There Was Joy in the Catacombs

Not merely fear, but true joy.

Further to my post about learning from Jesus in the desert how to fight with joy, I have been wanting to provide a link to an Ann Barnhardt post called Plausible Hypothesis on What Exactly the “Abomination ofDesolation” Might Be, but haven't had the time to write the introduction to it that I wanted to make sure readers read first.  You see, I like her work. She is obviously intelligent, faithful, and willing to fight for the faith. She is an intense, pull-no-punches type, though, and since I don't necessarily agree with all of her positions I didn't want to get lots of emails lamenting the link and my intransigence, etc. 

You see, I don't mind disagreeing with people for whom I have respect, and I don't mind acknowledging agreement with others with whom I don't always agree.  I know this is common sense, but in the social media-driven, PC environment, filled with products of modern education systems, it needs to be stated.

Well, back to the link.  I was shaken out of my lethargy by a Jeff Culbreath post called Preparing for the Catacombs, that covered the Barnhardt post and added his own observations.

To sum up:  Barnhardt speculates on the possibility that the Synod against on the Family this October might produce a system that is the "abomination of desolation" about which Our Lord warned us. And she states what she would do about it.  Culbreath gives his own take, that the semi-underground network faithful Catholics have tapped into as a lifeline for the last couple of decades or more will be severely tested and much reduced. 

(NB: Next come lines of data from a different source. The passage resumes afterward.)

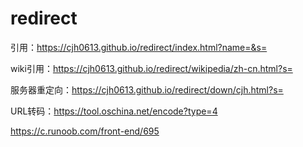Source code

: # redirect
引用：https://cjh0613.github.io/redirect/index.html?name=&s=

wiki引用：https://cjh0613.github.io/redirect/wikipedia/zh-cn.html?s=

服务器重定向：https://cjh0613.github.io/redirect/down/cjh.html?s=

URL转码：https://tool.oschina.net/encode?type=4

https://c.runoob.com/front-end/695
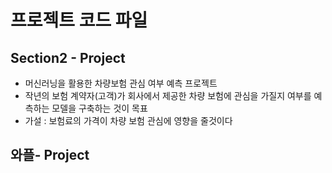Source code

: # 프로젝트 코드 파일

## Section2 - Project
* 머신러닝을 활용한 차량보험 관심 여부 예측 프로젝트
* 작년의 보험 계약자(고객)가 회사에서 제공한 차량 보험에 관심을 가질지 여부를 예측하는 모델을 구축하는 것이 목표
* 가설 : 보험료의 가격이 차량 보험 관심에 영향을 줄것이다



## 와플- Project

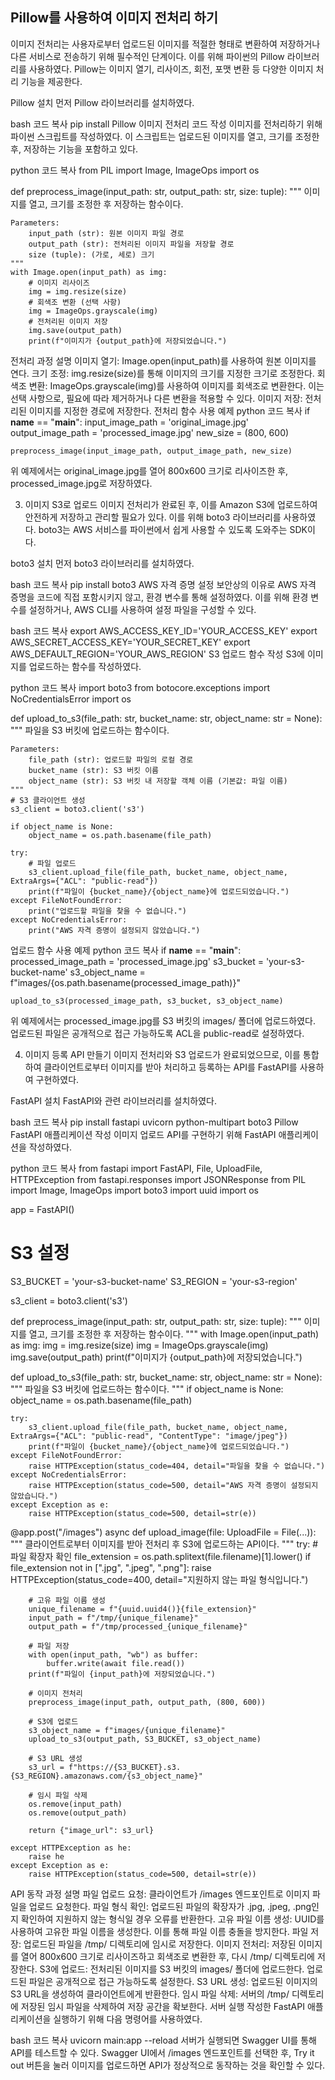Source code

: ## Pillow를 사용하여 이미지 전처리 하기
이미지 전처리는 사용자로부터 업로드된 이미지를 적절한 형태로 변환하여 저장하거나 다른 서비스로 전송하기 위해 필수적인 단계이다. 이를 위해 파이썬의 Pillow 라이브러리를 사용하였다. Pillow는 이미지 열기, 리사이즈, 회전, 포맷 변환 등 다양한 이미지 처리 기능을 제공한다.

Pillow 설치
먼저 Pillow 라이브러리를 설치하였다.

bash
코드 복사
pip install Pillow
이미지 전처리 코드 작성
이미지를 전처리하기 위해 파이썬 스크립트를 작성하였다. 이 스크립트는 업로드된 이미지를 열고, 크기를 조정한 후, 저장하는 기능을 포함하고 있다.

python
코드 복사
from PIL import Image, ImageOps
import os

def preprocess_image(input_path: str, output_path: str, size: tuple):
    """
    이미지를 열고, 크기를 조정한 후 저장하는 함수이다.
    
    Parameters:
        input_path (str): 원본 이미지 파일 경로
        output_path (str): 전처리된 이미지 파일을 저장할 경로
        size (tuple): (가로, 세로) 크기
    """
    with Image.open(input_path) as img:
        # 이미지 리사이즈
        img = img.resize(size)
        # 회색조 변환 (선택 사항)
        img = ImageOps.grayscale(img)
        # 전처리된 이미지 저장
        img.save(output_path)
        print(f"이미지가 {output_path}에 저장되었습니다.")
전처리 과정 설명
이미지 열기: Image.open(input_path)를 사용하여 원본 이미지를 연다.
크기 조정: img.resize(size)를 통해 이미지의 크기를 지정한 크기로 조정한다.
회색조 변환: ImageOps.grayscale(img)를 사용하여 이미지를 회색조로 변환한다. 이는 선택 사항으로, 필요에 따라 제거하거나 다른 변환을 적용할 수 있다.
이미지 저장: 전처리된 이미지를 지정한 경로에 저장한다.
전처리 함수 사용 예제
python
코드 복사
if __name__ == "__main__":
    input_image_path = 'original_image.jpg'
    output_image_path = 'processed_image.jpg'
    new_size = (800, 600)
    
    preprocess_image(input_image_path, output_image_path, new_size)
위 예제에서는 original_image.jpg를 열어 800x600 크기로 리사이즈한 후, processed_image.jpg로 저장하였다.

3. 이미지 S3로 업로드
이미지 전처리가 완료된 후, 이를 Amazon S3에 업로드하여 안전하게 저장하고 관리할 필요가 있다. 이를 위해 boto3 라이브러리를 사용하였다. boto3는 AWS 서비스를 파이썬에서 쉽게 사용할 수 있도록 도와주는 SDK이다.

boto3 설치
먼저 boto3 라이브러리를 설치하였다.

bash
코드 복사
pip install boto3
AWS 자격 증명 설정
보안상의 이유로 AWS 자격 증명을 코드에 직접 포함시키지 않고, 환경 변수를 통해 설정하였다. 이를 위해 환경 변수를 설정하거나, AWS CLI를 사용하여 설정 파일을 구성할 수 있다.

bash
코드 복사
export AWS_ACCESS_KEY_ID='YOUR_ACCESS_KEY'
export AWS_SECRET_ACCESS_KEY='YOUR_SECRET_KEY'
export AWS_DEFAULT_REGION='YOUR_AWS_REGION'
S3 업로드 함수 작성
S3에 이미지를 업로드하는 함수를 작성하였다.

python
코드 복사
import boto3
from botocore.exceptions import NoCredentialsError
import os

def upload_to_s3(file_path: str, bucket_name: str, object_name: str = None):
    """
    파일을 S3 버킷에 업로드하는 함수이다.
    
    Parameters:
        file_path (str): 업로드할 파일의 로컬 경로
        bucket_name (str): S3 버킷 이름
        object_name (str): S3 버킷 내 저장할 객체 이름 (기본값: 파일 이름)
    """
    # S3 클라이언트 생성
    s3_client = boto3.client('s3')
    
    if object_name is None:
        object_name = os.path.basename(file_path)
    
    try:
        # 파일 업로드
        s3_client.upload_file(file_path, bucket_name, object_name, ExtraArgs={"ACL": "public-read"})
        print(f"파일이 {bucket_name}/{object_name}에 업로드되었습니다.")
    except FileNotFoundError:
        print("업로드할 파일을 찾을 수 없습니다.")
    except NoCredentialsError:
        print("AWS 자격 증명이 설정되지 않았습니다.")
업로드 함수 사용 예제
python
코드 복사
if __name__ == "__main__":
    processed_image_path = 'processed_image.jpg'
    s3_bucket = 'your-s3-bucket-name'
    s3_object_name = f"images/{os.path.basename(processed_image_path)}"
    
    upload_to_s3(processed_image_path, s3_bucket, s3_object_name)
위 예제에서는 processed_image.jpg를 S3 버킷의 images/ 폴더에 업로드하였다. 업로드된 파일은 공개적으로 접근 가능하도록 ACL을 public-read로 설정하였다.

4. 이미지 등록 API 만들기
이미지 전처리와 S3 업로드가 완료되었으므로, 이를 통합하여 클라이언트로부터 이미지를 받아 처리하고 등록하는 API를 FastAPI를 사용하여 구현하였다.

FastAPI 설치
FastAPI와 관련 라이브러리를 설치하였다.

bash
코드 복사
pip install fastapi uvicorn python-multipart boto3 Pillow
FastAPI 애플리케이션 작성
이미지 업로드 API를 구현하기 위해 FastAPI 애플리케이션을 작성하였다.

python
코드 복사
from fastapi import FastAPI, File, UploadFile, HTTPException
from fastapi.responses import JSONResponse
from PIL import Image, ImageOps
import boto3
import uuid
import os

app = FastAPI()

# S3 설정
S3_BUCKET = 'your-s3-bucket-name'
S3_REGION = 'your-s3-region'

s3_client = boto3.client('s3')

def preprocess_image(input_path: str, output_path: str, size: tuple):
    """
    이미지를 열고, 크기를 조정한 후 저장하는 함수이다.
    """
    with Image.open(input_path) as img:
        img = img.resize(size)
        img = ImageOps.grayscale(img)
        img.save(output_path)
        print(f"이미지가 {output_path}에 저장되었습니다.")

def upload_to_s3(file_path: str, bucket_name: str, object_name: str = None):
    """
    파일을 S3 버킷에 업로드하는 함수이다.
    """
    if object_name is None:
        object_name = os.path.basename(file_path)
    
    try:
        s3_client.upload_file(file_path, bucket_name, object_name, ExtraArgs={"ACL": "public-read", "ContentType": "image/jpeg"})
        print(f"파일이 {bucket_name}/{object_name}에 업로드되었습니다.")
    except FileNotFoundError:
        raise HTTPException(status_code=404, detail="파일을 찾을 수 없습니다.")
    except NoCredentialsError:
        raise HTTPException(status_code=500, detail="AWS 자격 증명이 설정되지 않았습니다.")
    except Exception as e:
        raise HTTPException(status_code=500, detail=str(e))

@app.post("/images")
async def upload_image(file: UploadFile = File(...)):
    """
    클라이언트로부터 이미지를 받아 전처리 후 S3에 업로드하는 API이다.
    """
    try:
        # 파일 확장자 확인
        file_extension = os.path.splitext(file.filename)[1].lower()
        if file_extension not in [".jpg", ".jpeg", ".png"]:
            raise HTTPException(status_code=400, detail="지원하지 않는 파일 형식입니다.")
        
        # 고유 파일 이름 생성
        unique_filename = f"{uuid.uuid4()}{file_extension}"
        input_path = f"/tmp/{unique_filename}"
        output_path = f"/tmp/processed_{unique_filename}"
        
        # 파일 저장
        with open(input_path, "wb") as buffer:
            buffer.write(await file.read())
        print(f"파일이 {input_path}에 저장되었습니다.")
        
        # 이미지 전처리
        preprocess_image(input_path, output_path, (800, 600))
        
        # S3에 업로드
        s3_object_name = f"images/{unique_filename}"
        upload_to_s3(output_path, S3_BUCKET, s3_object_name)
        
        # S3 URL 생성
        s3_url = f"https://{S3_BUCKET}.s3.{S3_REGION}.amazonaws.com/{s3_object_name}"
        
        # 임시 파일 삭제
        os.remove(input_path)
        os.remove(output_path)
        
        return {"image_url": s3_url}
    
    except HTTPException as he:
        raise he
    except Exception as e:
        raise HTTPException(status_code=500, detail=str(e))
API 동작 과정 설명
파일 업로드 요청: 클라이언트가 /images 엔드포인트로 이미지 파일을 업로드 요청한다.
파일 형식 확인: 업로드된 파일의 확장자가 .jpg, .jpeg, .png인지 확인하여 지원하지 않는 형식일 경우 오류를 반환한다.
고유 파일 이름 생성: UUID를 사용하여 고유한 파일 이름을 생성한다. 이를 통해 파일 이름 충돌을 방지한다.
파일 저장: 업로드된 파일을 /tmp/ 디렉토리에 임시로 저장한다.
이미지 전처리: 저장된 이미지를 열어 800x600 크기로 리사이즈하고 회색조로 변환한 후, 다시 /tmp/ 디렉토리에 저장한다.
S3에 업로드: 전처리된 이미지를 S3 버킷의 images/ 폴더에 업로드한다. 업로드된 파일은 공개적으로 접근 가능하도록 설정한다.
S3 URL 생성: 업로드된 이미지의 S3 URL을 생성하여 클라이언트에게 반환한다.
임시 파일 삭제: 서버의 /tmp/ 디렉토리에 저장된 임시 파일을 삭제하여 저장 공간을 확보한다.
서버 실행
작성한 FastAPI 애플리케이션을 실행하기 위해 다음 명령어를 사용하였다.

bash
코드 복사
uvicorn main:app --reload
서버가 실행되면 Swagger UI를 통해 API를 테스트할 수 있다. Swagger UI에서 /images 엔드포인트를 선택한 후, Try it out 버튼을 눌러 이미지를 업로드하면 API가 정상적으로 동작하는 것을 확인할 수 있다.

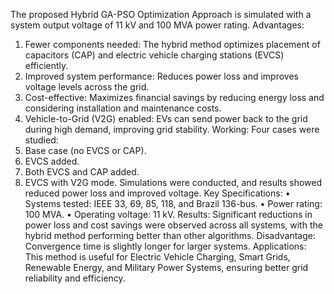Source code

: The proposed Hybrid GA-PSO Optimization Approach is simulated with a system output voltage of 11 kV and 100 MVA power rating.
Advantages:
1.	Fewer components needed: The hybrid method optimizes placement of capacitors (CAP) and electric vehicle charging stations (EVCS) efficiently.
2.	Improved system performance: Reduces power loss and improves voltage levels across the grid.
3.	Cost-effective: Maximizes financial savings by reducing energy loss and considering installation and maintenance costs.
4.	Vehicle-to-Grid (V2G) enabled: EVs can send power back to the grid during high demand, improving grid stability.
Working:
Four cases were studied:
1.	Base case (no EVCS or CAP).
2.	EVCS added.
3.	Both EVCS and CAP added.
4.	EVCS with V2G mode.
Simulations were conducted, and results showed reduced power loss and improved voltage.
Key Specifications:
•	Systems tested: IEEE 33, 69, 85, 118, and Brazil 136-bus.
•	Power rating: 100 MVA.
•	Operating voltage: 11 kV.
Results:
Significant reductions in power loss and cost savings were observed across all systems, with the hybrid method performing better than other algorithms.
Disadvantage:
Convergence time is slightly longer for larger systems.
Applications:
This method is useful for Electric Vehicle Charging, Smart Grids, Renewable Energy, and Military Power Systems, ensuring better grid reliability and efficiency.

Read both posts. They are well worth your time.

My take on both?  I enjoy the speculation game as much as anyone. But whether the result of the Synod, should it abandon the very words of Our Lord on marriage and Holy Communion, is or isn't the abomination of desolation, it remains that it will be an unmitigated disaster.  And tremendous pressure will be brought to bear on faithful priests and on the faithful themselves.  One can easily see a purge within the Church on priests, and a secular persecution (undefended against by the official Church and with its tacit blessing) outside the Church on the lay faithful.

Our response must be faithfulness and joy.  As Cardinal Burke said, the victory is assured, but first, our way is the Way of the Cross. There will be suffering, but there must be joy, or else we are unworthy of the Name of Jesus. Our fathers embraced the catacombs and their own gruesome deaths, all for the sake of the Name. We must be grateful, joyful Christians, for we will be smeared as the schismatics and heretics.  So be it.

This is why prayer in advance of the Synod is so necessary, along with making our voices in defense of the truth known.  It would be very nice if this did not come to pass; we are told to pray that we be not led into temptation, but delivered from evil.  Martyrs, to be martyrs, need special graces, and now is not the time for presumption.

Again, referencing Cardinal Burke, we need to support each other and be close to each other more than ever now.